Your goal: Each record is to be reproduced verbatim.

(Data under study Opens)

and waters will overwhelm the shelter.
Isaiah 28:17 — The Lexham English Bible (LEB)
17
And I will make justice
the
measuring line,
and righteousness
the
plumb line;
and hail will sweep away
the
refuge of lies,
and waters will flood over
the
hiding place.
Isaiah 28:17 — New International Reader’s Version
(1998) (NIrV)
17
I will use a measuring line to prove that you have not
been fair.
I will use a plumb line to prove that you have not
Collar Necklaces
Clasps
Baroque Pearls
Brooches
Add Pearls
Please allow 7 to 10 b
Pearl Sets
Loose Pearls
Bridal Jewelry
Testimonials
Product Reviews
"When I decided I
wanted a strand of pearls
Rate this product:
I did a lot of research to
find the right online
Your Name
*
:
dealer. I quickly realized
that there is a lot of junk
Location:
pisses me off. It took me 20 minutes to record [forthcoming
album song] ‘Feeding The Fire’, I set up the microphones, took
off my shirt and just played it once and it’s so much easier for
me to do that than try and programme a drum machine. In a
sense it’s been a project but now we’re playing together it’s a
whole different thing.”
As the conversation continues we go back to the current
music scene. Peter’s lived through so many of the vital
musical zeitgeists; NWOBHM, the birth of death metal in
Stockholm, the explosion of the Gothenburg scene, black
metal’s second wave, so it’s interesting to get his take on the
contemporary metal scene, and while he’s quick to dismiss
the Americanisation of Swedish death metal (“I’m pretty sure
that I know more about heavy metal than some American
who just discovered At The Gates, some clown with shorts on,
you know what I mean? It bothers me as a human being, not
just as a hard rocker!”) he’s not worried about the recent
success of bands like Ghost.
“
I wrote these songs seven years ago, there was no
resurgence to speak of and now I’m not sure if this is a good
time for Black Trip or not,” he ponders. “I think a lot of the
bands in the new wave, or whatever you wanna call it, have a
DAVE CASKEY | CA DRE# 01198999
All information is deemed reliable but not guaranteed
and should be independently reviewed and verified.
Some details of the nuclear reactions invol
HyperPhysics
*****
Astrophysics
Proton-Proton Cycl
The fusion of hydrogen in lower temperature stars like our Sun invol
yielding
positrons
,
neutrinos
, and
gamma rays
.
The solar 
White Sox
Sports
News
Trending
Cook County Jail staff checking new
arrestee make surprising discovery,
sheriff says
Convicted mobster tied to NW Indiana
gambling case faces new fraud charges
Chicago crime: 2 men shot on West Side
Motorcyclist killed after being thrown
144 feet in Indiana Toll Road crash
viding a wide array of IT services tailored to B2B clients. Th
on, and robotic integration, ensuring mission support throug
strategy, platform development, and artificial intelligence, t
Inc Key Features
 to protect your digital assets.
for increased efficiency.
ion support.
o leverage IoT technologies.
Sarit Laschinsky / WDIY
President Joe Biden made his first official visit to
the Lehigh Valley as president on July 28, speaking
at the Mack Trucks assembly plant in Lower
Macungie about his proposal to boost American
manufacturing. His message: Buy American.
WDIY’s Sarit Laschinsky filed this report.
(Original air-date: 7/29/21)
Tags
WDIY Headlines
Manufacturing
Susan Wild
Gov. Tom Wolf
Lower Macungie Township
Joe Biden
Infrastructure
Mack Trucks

(Data under study Closes)

Response area:
and waters will overwhelm the shelter.
Isaiah 28:17 — The Lexham English Bible (LEB)
17
And I will make justice
the
measuring line,
and righteousness
the
plumb line;
and hail will sweep away
the
refuge of lies,
and waters will flood over
the
hiding place.
Isaiah 28:17 — New International Reader’s Version
(1998) (NIrV)
17
I will use a measuring line to prove that you have not
been fair.
I will use a plumb line to prove that you have not
Collar Necklaces
Clasps
Baroque Pearls
Brooches
Add Pearls
Please allow 7 to 10 b
Pearl Sets
Loose Pearls
Bridal Jewelry
Testimonials
Product Reviews
"When I decided I
wanted a strand of pearls
Rate this product:
I did a lot of research to
find the right online
Your Name
*
:
dealer. I quickly realized
that there is a lot of junk
Location:
pisses me off. It took me 20 minutes to record [forthcoming
album song] ‘Feeding The Fire’, I set up the microphones, took
off my shirt and just played it once and it’s so much easier for
me to do that than try and programme a drum machine. In a
sense it’s been a project but now we’re playing together it’s a
whole different thing.”
As the conversation continues we go back to the current
music scene. Peter’s lived through so many of the vital
musical zeitgeists; NWOBHM, the birth of death metal in
Stockholm, the explosion of the Gothenburg scene, black
metal’s second wave, so it’s interesting to get his take on the
contemporary metal scene, and while he’s quick to dismiss
the Americanisation of Swedish death metal (“I’m pretty sure
that I know more about heavy metal than some American
who just discovered At The Gates, some clown with shorts on,
you know what I mean? It bothers me as a human being, not
just as a hard rocker!”) he’s not worried about the recent
success of bands like Ghost.
“
I wrote these songs seven years ago, there was no
resurgence to speak of and now I’m not sure if this is a good
time for Black Trip or not,” he ponders. “I think a lot of the
bands in the new wave, or whatever you wanna call it, have a
DAVE CASKEY | CA DRE# 01198999
All information is deemed reliable but not guaranteed
and should be independently reviewed and verified.
Some details of the nuclear reactions invol
HyperPhysics
*****
Astrophysics
Proton-Proton Cycl
The fusion of hydrogen in lower temperature stars like our Sun invol
yielding
positrons
,
neutrinos
, and
gamma rays
.
The solar 
White Sox
Sports
News
Trending
Cook County Jail staff checking new
arrestee make surprising discovery,
sheriff says
Convicted mobster tied to NW Indiana
gambling case faces new fraud charges
Chicago crime: 2 men shot on West Side
Motorcyclist killed after being thrown
144 feet in Indiana Toll Road crash
viding a wide array of IT services tailored to B2B clients. Th
on, and robotic integration, ensuring mission support throug
strategy, platform development, and artificial intelligence, t
Inc Key Features
 to protect your digital assets.
for increased efficiency.
ion support.
o leverage IoT technologies.
Sarit Laschinsky / WDIY
President Joe Biden made his first official visit to
the Lehigh Valley as president on July 28, speaking
at the Mack Trucks assembly plant in Lower
Macungie about his proposal to boost American
manufacturing. His message: Buy American.
WDIY’s Sarit Laschinsky filed this report.
(Original air-date: 7/29/21)
Tags
WDIY Headlines
Manufacturing
Susan Wild
Gov. Tom Wolf
Lower Macungie Township
Joe Biden
Infrastructure
Mack Trucks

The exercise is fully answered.